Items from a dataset

----

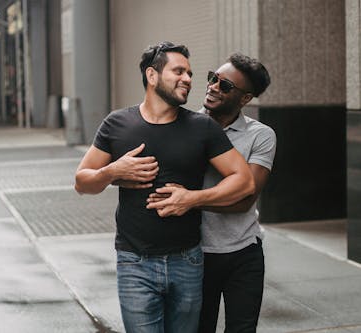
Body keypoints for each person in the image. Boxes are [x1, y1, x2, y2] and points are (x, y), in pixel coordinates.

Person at [74, 41, 255, 333]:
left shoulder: (202, 127)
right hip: (134, 262)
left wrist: (192, 199)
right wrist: (112, 171)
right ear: (152, 75)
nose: (188, 79)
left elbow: (243, 180)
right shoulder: (117, 124)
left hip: (187, 261)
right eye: (179, 71)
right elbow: (82, 182)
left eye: (190, 73)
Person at [148, 53, 276, 332]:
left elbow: (244, 200)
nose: (213, 86)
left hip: (244, 254)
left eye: (225, 85)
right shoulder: (183, 125)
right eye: (213, 78)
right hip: (193, 255)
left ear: (245, 99)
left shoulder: (261, 135)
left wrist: (190, 200)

----

Output the data above in full and exactly, with every image left out.

Body keypoints for each person in the image. Boxes are [x1, y1, x2, y2] and points are (x, y), in pixel coordinates.

Person at [74, 41, 255, 333]:
left shoulder: (202, 127)
right hip: (134, 262)
left wrist: (192, 199)
right wrist: (112, 171)
right ear: (152, 75)
nose: (188, 79)
left elbow: (243, 180)
right shoulder: (117, 124)
left hip: (187, 261)
right eye: (179, 71)
right elbow: (82, 182)
left eye: (190, 73)
Person at [148, 53, 276, 332]:
left elbow: (244, 200)
nose: (213, 86)
left hip: (244, 254)
left eye: (225, 85)
right shoulder: (183, 125)
right eye: (213, 78)
right hip: (193, 255)
left ear: (245, 99)
left shoulder: (261, 135)
left wrist: (190, 200)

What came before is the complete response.